The surfaces of Earth and Mars are similar enough to host some of the same geomorphological phenomena. For example, crescent-shaped dunes whose tips point downstream of a wind or water flow have been found in many environments on both planets. Known as barchan dunes, they span a wide range of spatial and temporal scales. For example, kilometer-sized ones on Mars have lasted thousands of years, and centimeter-sized underwater ones on Earth can last a few minutes.
Previous experimental studies of barchan dunes have tended to focus on the shorter-lived ones, and researchers have generated simplified versions of them in the lab using grains of uniform size. Field observations, however, indicate that the dunes form from mixtures of various-sized grains.
Now Erick Franklin of the University of Campinas in Brazil, his former PhD student Carlos Alvarez, and current graduate student David Cúñez have created underwater barchan dunes in the lab using various two-grain mixtures.

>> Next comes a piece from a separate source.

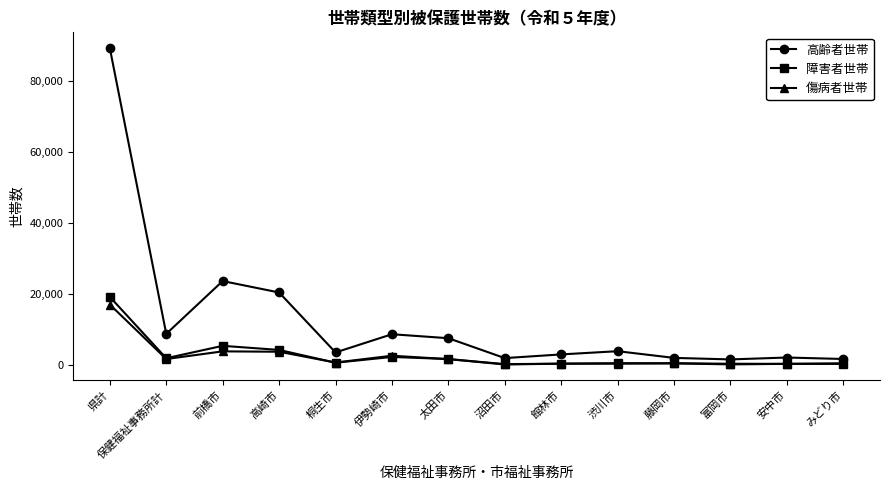

Which category has the highest value in the 障害者世帯 series?

県計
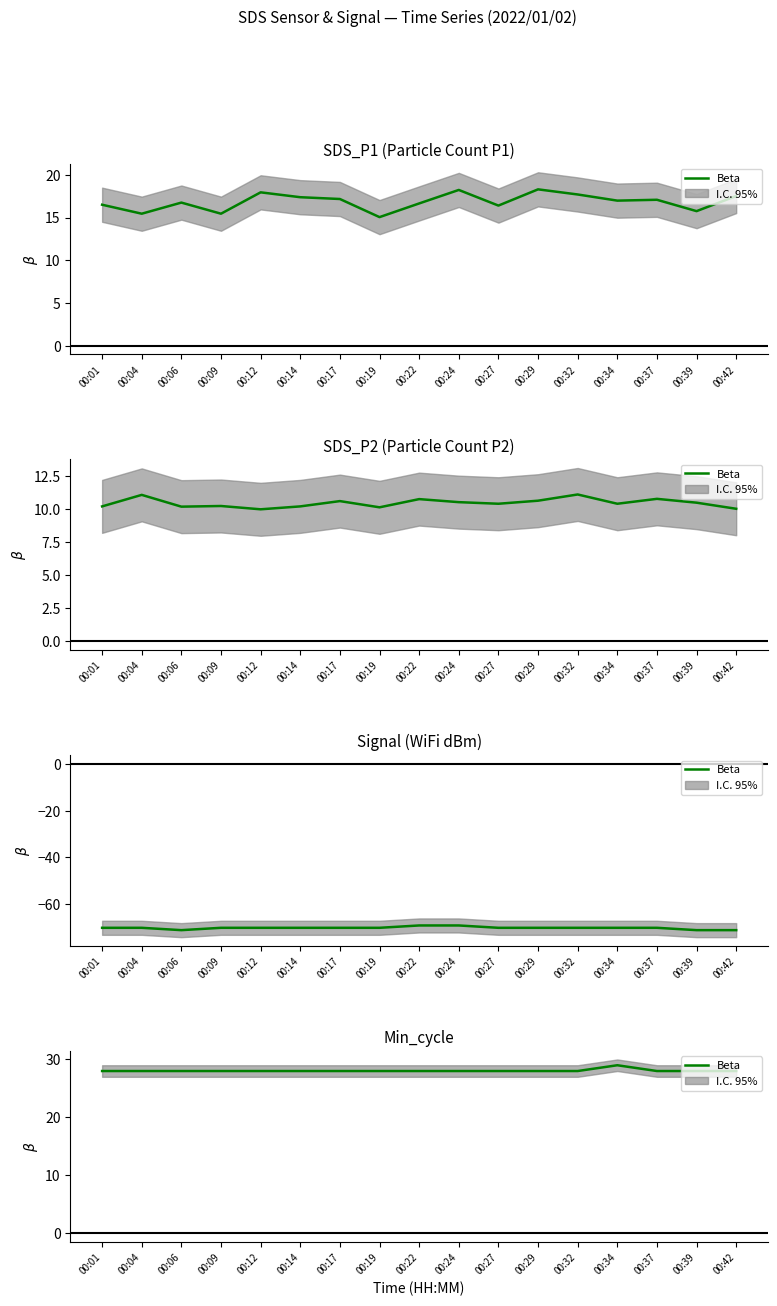

Which has a higher value, 00:04 or 00:29?

00:04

The grains were sorted by size, by density, and by both. The researchers found that three types of grains readily flow across a dune’s surface: less dense, larger, and larger and denser.
The picture below shows the experimental apparatus. Mixtures of round zirconium or glass grains of either 0.15–0.25 mm or 0.40-0.60 mm in diameter and of 2.5 g/cm3 or 4.1 g/cm3 in density were each poured into a water-filled channel. Then a turbulent flow was imposed on the system with centrifugal pumps, and cameras captured the evolution of the grain mixture’s morphology, from a conical pile to a barchan dune.
The observations revealed that the dunes comprise two somewhat counterintuitive horizontal layers. The grains that flow the easiest—those less dense, larger, and larger and denser—accumulate on the downstream side of a dune. Then the denser, smaller, and smaller and less dense grain types spread across the upper half of a forming barchan dune to make its top layer.
In all the experimental cases, the grains flowing across the dune surface initially accumulate at a constant rate that eventually plateaus. By modeling the initial rate as a diffusion of grains across the dune’s surface, the researchers reproduced the observations and can now predict for how long grains will spread across a dune surface. Similarly stratified layers in barchan dunes have been observed at the north pole of Mars. The researchers speculate that those observations could be partly a result of the same size and density segregation they observed in their experiments. (C. A. Alvarez, F. D. Cúñez, E. M. Franklin, Phys. Fluids 33, 051705, 2021.)